It’s storming in Mexico and a band of Aztecs take shelter under a massive agave plant. Lightning strikes the plant and the core cooks, emitting an enticing ooze. The Aztecs consume the nectar and suddenly all their worries are forgotten. Surely this liquid was a gift of the gods. Aztecs looked to repeat the high, lopping off the tops of agave plants to ferment pulque. Europeans arrived in Mexico and began to distill pulque, upping the alcohol content and smoothing out the sip. This oft-told tale was the first lesson we received on June 23 at Ortega 120‘s Tequila University.
This summer, Ortega 120 co-owner/mixologist Demi Stevens is giving people an intoxicating reason to attend summer school. Every other Tuesday, the Redondo Beach restaurant is featuring a different distillery. On June 23, the down-to-earth Stevens provided an approachable tequila lesson in an inviting setting and even included some hearty Mexican food.
Stevens and Hornitos rep Gina began the “class” by explaining that tequila requires 100% blue agave that must be grown in one of five Mexican states: Jalisco, Nayarit, Michoacan, Guanajuato and Tamaulipas.
Gina provided a short history of Hornitos and clarified the differences in their three grades of “premium” tequila. The Hornitos distillery was founded in 1873 and it was one of the first brands to be exported to the U.S. They use smaller, sweeter agave grown in the Highlands.
Hornitos uses double distillation for their blanco, running the tequila through a stainless steel still, then into a copper pot for “bold flavor” and a peppery bite. The company’s reposado was amber-hued and aged for two months in a 30,000-liter oak tank. Anejo is copper colored and incorporated tequila aged between 1 to 5 years in a combination of white oak and bourbon barrels.

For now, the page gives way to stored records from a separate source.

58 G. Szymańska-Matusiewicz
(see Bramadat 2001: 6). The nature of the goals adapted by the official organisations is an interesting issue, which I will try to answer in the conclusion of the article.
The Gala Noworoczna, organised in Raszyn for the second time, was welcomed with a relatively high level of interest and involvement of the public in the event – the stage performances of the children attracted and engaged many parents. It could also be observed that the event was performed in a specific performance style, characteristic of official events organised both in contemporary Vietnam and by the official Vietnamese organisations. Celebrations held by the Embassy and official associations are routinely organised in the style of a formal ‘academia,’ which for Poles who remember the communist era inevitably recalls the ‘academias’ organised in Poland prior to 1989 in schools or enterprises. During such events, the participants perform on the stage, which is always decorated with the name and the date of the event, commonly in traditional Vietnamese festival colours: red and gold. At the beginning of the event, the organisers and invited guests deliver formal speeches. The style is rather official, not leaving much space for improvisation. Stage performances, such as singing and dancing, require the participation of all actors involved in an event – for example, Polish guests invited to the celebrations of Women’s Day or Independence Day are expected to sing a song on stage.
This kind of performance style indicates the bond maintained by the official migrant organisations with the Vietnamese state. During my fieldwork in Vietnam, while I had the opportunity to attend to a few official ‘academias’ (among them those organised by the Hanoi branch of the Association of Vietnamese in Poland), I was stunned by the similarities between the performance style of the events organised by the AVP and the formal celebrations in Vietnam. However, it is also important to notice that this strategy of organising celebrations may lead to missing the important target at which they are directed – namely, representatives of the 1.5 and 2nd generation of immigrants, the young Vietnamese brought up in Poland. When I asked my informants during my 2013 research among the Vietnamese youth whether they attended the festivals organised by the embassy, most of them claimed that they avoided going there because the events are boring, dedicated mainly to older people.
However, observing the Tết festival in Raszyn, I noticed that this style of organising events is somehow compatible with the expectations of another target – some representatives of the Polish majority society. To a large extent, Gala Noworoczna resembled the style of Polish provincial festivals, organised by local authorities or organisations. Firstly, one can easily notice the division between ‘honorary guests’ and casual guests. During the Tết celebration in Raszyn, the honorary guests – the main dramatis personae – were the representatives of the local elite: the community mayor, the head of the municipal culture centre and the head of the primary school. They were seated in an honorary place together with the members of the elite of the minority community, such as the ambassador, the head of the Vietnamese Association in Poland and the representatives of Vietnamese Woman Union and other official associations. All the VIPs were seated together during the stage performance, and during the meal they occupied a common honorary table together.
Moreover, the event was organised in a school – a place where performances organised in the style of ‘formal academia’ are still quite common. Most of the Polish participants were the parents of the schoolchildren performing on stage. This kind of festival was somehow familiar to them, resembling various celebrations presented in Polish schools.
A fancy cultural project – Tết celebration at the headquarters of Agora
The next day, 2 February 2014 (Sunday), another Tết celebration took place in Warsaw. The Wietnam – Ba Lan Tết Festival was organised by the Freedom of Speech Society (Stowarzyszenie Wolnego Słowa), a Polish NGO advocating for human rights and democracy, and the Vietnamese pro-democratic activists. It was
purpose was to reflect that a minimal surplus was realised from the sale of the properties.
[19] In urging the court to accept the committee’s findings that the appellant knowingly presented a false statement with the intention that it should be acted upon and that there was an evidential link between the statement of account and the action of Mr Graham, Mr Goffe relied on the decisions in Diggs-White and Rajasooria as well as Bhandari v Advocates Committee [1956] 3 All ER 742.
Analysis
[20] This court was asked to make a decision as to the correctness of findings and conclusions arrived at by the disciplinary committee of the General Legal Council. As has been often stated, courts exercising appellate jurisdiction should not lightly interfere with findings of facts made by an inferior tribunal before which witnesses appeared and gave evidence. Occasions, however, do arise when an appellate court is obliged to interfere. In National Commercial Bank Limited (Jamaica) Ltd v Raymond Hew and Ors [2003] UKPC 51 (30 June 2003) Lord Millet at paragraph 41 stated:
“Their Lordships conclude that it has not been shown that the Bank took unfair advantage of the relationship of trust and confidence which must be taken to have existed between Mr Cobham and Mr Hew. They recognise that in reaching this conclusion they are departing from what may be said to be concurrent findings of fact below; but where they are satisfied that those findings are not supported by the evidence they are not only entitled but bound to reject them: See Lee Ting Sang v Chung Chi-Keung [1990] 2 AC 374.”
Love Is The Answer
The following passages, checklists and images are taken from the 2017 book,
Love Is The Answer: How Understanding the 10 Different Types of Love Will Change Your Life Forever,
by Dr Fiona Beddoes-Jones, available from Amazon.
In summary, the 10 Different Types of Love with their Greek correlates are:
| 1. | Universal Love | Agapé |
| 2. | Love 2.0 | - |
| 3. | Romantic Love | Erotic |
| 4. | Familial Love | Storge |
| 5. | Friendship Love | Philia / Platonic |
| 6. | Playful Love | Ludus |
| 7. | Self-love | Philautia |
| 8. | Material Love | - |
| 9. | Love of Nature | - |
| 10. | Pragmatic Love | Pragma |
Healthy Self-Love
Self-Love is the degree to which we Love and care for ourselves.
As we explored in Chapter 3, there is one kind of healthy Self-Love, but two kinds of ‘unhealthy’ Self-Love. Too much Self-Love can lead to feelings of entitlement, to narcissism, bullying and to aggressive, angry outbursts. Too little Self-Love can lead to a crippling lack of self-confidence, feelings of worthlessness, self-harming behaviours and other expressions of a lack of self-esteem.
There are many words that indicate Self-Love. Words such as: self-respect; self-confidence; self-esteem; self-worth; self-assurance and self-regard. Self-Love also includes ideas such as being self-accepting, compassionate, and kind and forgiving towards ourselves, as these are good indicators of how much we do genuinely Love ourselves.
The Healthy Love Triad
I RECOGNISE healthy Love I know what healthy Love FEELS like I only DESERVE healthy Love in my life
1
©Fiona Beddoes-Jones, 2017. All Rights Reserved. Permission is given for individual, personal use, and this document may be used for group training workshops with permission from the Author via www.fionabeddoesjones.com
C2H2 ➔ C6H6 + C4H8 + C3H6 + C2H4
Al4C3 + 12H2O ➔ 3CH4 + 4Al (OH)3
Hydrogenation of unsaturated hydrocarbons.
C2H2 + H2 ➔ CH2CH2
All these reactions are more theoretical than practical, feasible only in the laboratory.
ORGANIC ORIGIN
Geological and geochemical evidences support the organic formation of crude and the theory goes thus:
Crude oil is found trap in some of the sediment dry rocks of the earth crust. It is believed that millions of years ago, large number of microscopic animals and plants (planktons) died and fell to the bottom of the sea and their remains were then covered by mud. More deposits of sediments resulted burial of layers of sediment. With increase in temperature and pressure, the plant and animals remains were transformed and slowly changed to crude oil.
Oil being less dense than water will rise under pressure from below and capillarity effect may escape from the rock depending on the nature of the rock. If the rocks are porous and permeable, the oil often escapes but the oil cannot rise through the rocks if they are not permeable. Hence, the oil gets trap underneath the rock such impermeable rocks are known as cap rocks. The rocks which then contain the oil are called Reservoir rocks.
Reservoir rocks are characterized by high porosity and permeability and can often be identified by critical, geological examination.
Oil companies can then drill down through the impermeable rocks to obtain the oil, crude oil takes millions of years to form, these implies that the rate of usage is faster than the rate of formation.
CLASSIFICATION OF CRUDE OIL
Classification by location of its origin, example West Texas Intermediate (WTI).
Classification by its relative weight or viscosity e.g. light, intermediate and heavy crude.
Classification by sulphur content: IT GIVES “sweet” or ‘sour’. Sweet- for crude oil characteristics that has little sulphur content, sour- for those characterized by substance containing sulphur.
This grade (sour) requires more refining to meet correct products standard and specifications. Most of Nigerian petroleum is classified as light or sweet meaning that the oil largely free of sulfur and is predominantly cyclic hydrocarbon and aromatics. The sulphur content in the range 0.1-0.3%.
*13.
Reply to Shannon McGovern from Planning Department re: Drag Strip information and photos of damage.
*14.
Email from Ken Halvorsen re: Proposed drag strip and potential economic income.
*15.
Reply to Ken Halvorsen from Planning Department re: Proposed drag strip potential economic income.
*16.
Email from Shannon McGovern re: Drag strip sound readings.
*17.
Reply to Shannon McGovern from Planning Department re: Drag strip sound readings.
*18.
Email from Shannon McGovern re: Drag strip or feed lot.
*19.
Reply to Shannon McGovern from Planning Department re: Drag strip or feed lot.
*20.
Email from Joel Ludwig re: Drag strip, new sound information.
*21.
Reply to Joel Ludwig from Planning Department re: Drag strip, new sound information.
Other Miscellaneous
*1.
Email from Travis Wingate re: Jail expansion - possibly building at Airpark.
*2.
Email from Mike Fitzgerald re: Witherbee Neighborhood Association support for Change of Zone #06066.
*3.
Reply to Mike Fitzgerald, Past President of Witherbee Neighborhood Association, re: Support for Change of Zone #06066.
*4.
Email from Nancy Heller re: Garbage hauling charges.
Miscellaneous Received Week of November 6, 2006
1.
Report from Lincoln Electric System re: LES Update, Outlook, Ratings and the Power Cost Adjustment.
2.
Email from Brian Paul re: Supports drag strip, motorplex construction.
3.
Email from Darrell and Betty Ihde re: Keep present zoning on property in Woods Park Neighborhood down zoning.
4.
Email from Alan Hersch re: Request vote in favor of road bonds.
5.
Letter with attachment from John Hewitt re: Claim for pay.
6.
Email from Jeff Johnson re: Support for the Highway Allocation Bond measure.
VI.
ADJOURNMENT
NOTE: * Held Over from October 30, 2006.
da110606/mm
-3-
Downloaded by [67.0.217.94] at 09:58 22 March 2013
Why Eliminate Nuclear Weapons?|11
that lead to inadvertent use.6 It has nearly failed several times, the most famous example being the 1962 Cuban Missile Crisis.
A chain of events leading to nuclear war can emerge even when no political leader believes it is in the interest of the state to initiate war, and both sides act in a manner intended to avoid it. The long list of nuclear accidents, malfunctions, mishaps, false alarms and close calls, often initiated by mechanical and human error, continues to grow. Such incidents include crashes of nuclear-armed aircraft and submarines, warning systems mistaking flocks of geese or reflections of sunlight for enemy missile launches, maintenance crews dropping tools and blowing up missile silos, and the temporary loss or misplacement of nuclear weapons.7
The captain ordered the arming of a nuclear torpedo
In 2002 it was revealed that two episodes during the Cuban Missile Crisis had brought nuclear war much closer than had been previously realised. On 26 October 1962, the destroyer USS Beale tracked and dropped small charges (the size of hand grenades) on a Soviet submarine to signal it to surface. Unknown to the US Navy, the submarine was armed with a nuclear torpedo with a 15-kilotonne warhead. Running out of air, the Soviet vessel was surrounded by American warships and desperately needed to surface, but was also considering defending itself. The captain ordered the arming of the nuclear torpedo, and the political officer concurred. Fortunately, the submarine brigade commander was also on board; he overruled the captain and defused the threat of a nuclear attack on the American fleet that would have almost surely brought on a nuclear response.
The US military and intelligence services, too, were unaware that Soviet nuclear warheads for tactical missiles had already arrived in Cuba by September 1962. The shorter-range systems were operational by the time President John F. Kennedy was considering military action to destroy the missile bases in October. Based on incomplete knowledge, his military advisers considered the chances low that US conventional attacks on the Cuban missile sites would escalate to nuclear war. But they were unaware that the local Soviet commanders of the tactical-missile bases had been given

Gina said the barrels expand in summer, allowing the liquid to seep into the wood. In the winter, the barrels constrict and the wood releases flavored tequila back into the batch. The anejo had a vanilla flavor from the bourbon barrels, with a fig-like sweetness.
Stevens also featured step-by-step tequila cocktail lessons. She said that one key to a winning cocktail is the right ratio: 3 parts alcohol, 2 parts sweet, 1 part sour and 1/2 part water (ice). Her first balanced cocktail was the Paloma, tequila blanco with 120 margarita mix, nectarine marmalade, shaken with ice and garnished with a fresh cut nectarine.
Stevens’ second cocktail was a play on an Old Fashioned called the Abuelo (grandfather). She muddled cherries and orange slices with agave nectar (“the beginning of tequila”), making sure not to muddle the rind since it makes the cocktail “really, really tart.” She rimmed the glass with cane sugar before adding the muddle, an ounce-and-a-half of tequila anejo and ice.
Tequila University also included plenty of food, highlighted by short rib tacos on house-made tortillas and addictive donut-like churros made with cake better and served with chocolate dipping sauce.
Tequila University is scheduled July 7, July 21, August 11 and August 25, at a cost of $20-30 per session. As a parting gift, students receive Ortega 120’s Tequila Tasting Journal, which covers 120 varieties of tequila.